Contemporary Analysis
The Shock Doctrine — Naomi Klein (2007)
Klein’s argument that neoliberal economic policy is implemented through crises — that the privatisation, deregulation, and public spending cuts associated with Milton Friedman’s Chicago School economics have been imposed on populations when they are too disoriented by disaster (natural or political) to resist. Klein traces this pattern from Pinochet’s Chile to Thatcher’s Britain to post-invasion Iraq. The most challenging and most influential political economy book of the past twenty years.
Reading Order
Essential foundation: Animal Farm → 1984 → The Power Broker.
Political biography: Team of Rivals → The Path to Power → The Power Broker.
Political economy: The Shock Doctrine → 1984 → The Power Broker.
Frequently Asked Questions
What is the best book about political power?

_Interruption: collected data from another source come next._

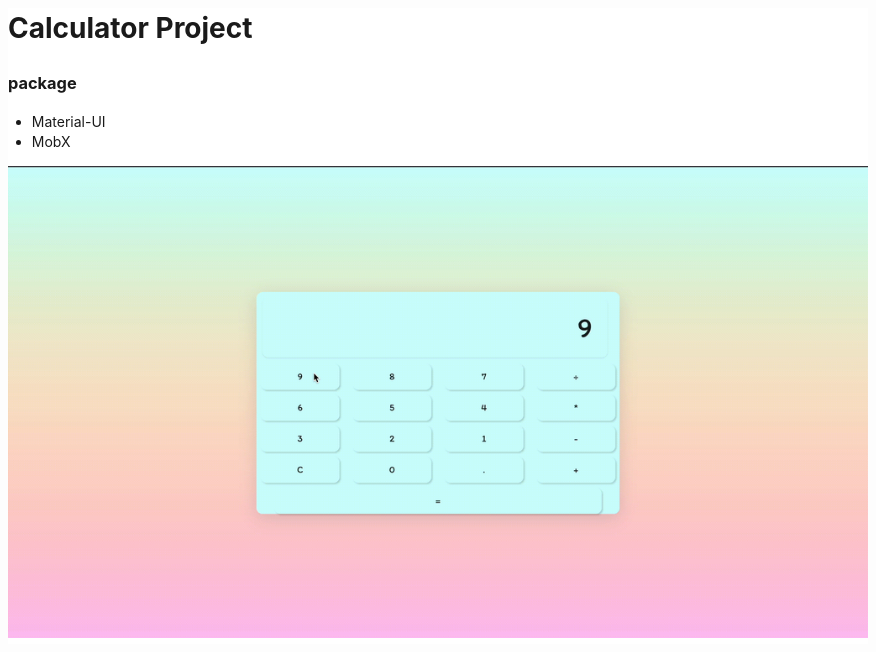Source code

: # Calculator Project

### package

- Material-UI
- MobX

<img src="./src/assets/webScreen.gif" width="100%">
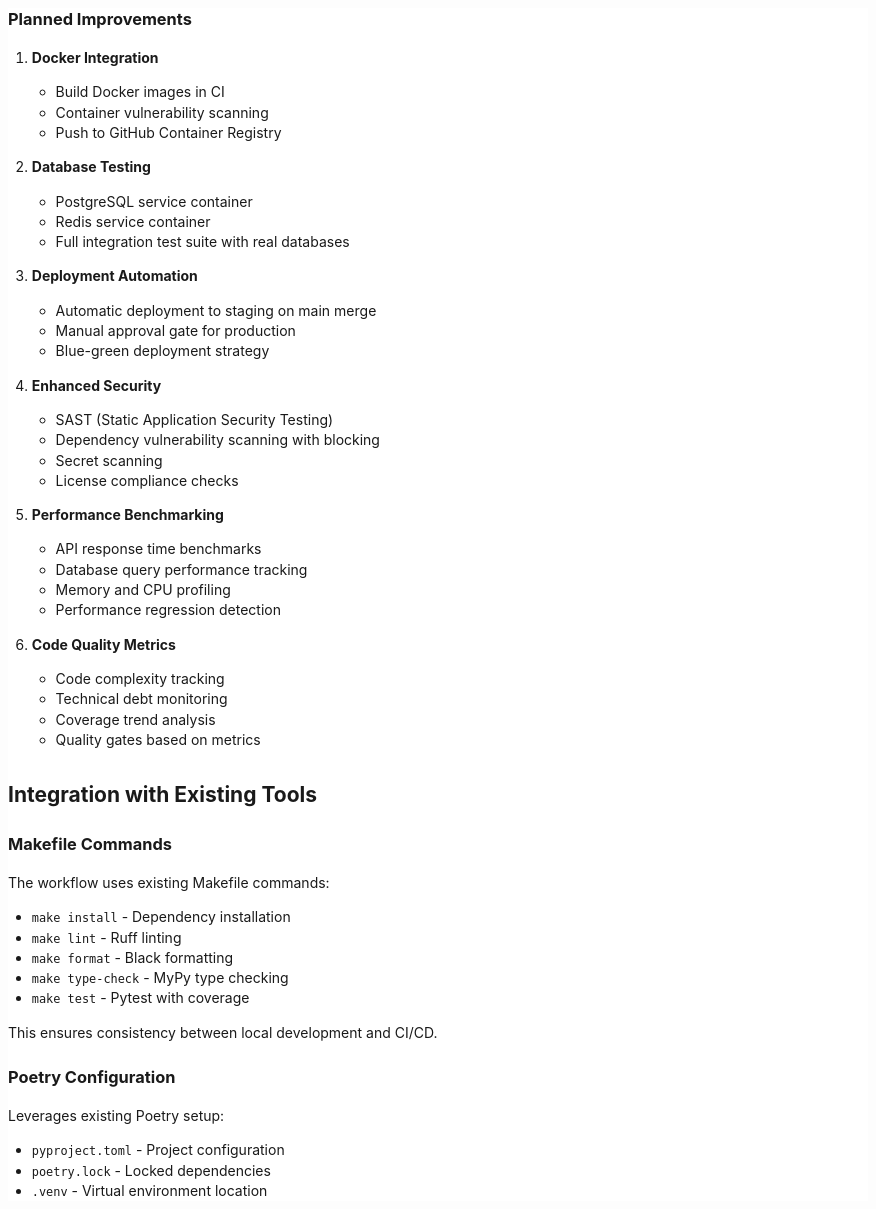 ### Planned Improvements

1. **Docker Integration**
   - Build Docker images in CI
   - Container vulnerability scanning
   - Push to GitHub Container Registry

2. **Database Testing**
   - PostgreSQL service container
   - Redis service container
   - Full integration test suite with real databases

3. **Deployment Automation**
   - Automatic deployment to staging on main merge
   - Manual approval gate for production
   - Blue-green deployment strategy

4. **Enhanced Security**
   - SAST (Static Application Security Testing)
   - Dependency vulnerability scanning with blocking
   - Secret scanning
   - License compliance checks

5. **Performance Benchmarking**
   - API response time benchmarks
   - Database query performance tracking
   - Memory and CPU profiling
   - Performance regression detection

6. **Code Quality Metrics**
   - Code complexity tracking
   - Technical debt monitoring
   - Coverage trend analysis
   - Quality gates based on metrics

## Integration with Existing Tools

### Makefile Commands
The workflow uses existing Makefile commands:
- `make install` - Dependency installation
- `make lint` - Ruff linting
- `make format` - Black formatting
- `make type-check` - MyPy type checking
- `make test` - Pytest with coverage

This ensures consistency between local development and CI/CD.

### Poetry Configuration
Leverages existing Poetry setup:
- `pyproject.toml` - Project configuration
- `poetry.lock` - Locked dependencies
- `.venv` - Virtual environment location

The Power Broker (1974) by Robert Caro is the definitive account of how power actually works — a biography of Robert Moses, the New York parks commissioner and road builder who shaped modern New York without ever being elected to anything, demonstrating how bureaucratic power can be acquired and maintained outside of democratic accountability. At 1,300 pages, it is demanding; it is also the most instructive book ever written about political power. For readers who want something shorter, The 48 Laws of Power (1998) by Robert Greene is the most accessible framework for understanding power dynamics.
What is The Power Broker about?
The Power Broker (1974) by Robert Caro is a biography of Robert Moses — the man who, between the 1930s and 1960s, built most of New York's parks, highways, bridges, and public housing. Moses was never elected to anything; he accumulated power through the strategic control of public authorities (quasi-governmental bodies that answer to no voter), the manipulation of elected officials, and the cultivation of press relationships. Caro's argument is that Moses's story reveals how power actually works: not through democratic accountability but through the control of institutions, money, and information. The book changed how political scientists and journalists think about urban power.
What is Team of Rivals about?
Team of Rivals (2005) by Doris Kearns Goodwin follows Abraham Lincoln's decision to appoint his three main rivals for the Republican presidential nomination — William Seward, Salmon Chase, and Edward Bates — to his cabinet. Goodwin's argument is that Lincoln's political genius lay in his capacity to manage men who thought they were more qualified than he was, to use their strengths while containing their ambitions, and to maintain his moral clarity about slavery while navigating the political constraints of a union that required the border states to remain neutral. The most readable of the political biographies in this list.
What does 1984 say about power?
1984 (1949) by George Orwell is the most influential fictional account of totalitarian power — Orwell's Oceania, in which the Party maintains control through surveillance, propaganda, the rewriting of history, and the torture of any potential opposition, is the most complete fictional analysis of how totalitarian systems work. O'Brien's explanation to Winston Smith of why the Party wants power (not for any ideological goal but purely for its own sake — 'Power is not a means; it is an end') is the most direct statement of political nihilism in fiction. The novel's concepts (Big Brother, doublethink, the memory hole, Room 101) have become the standard vocabulary for discussing political oppression.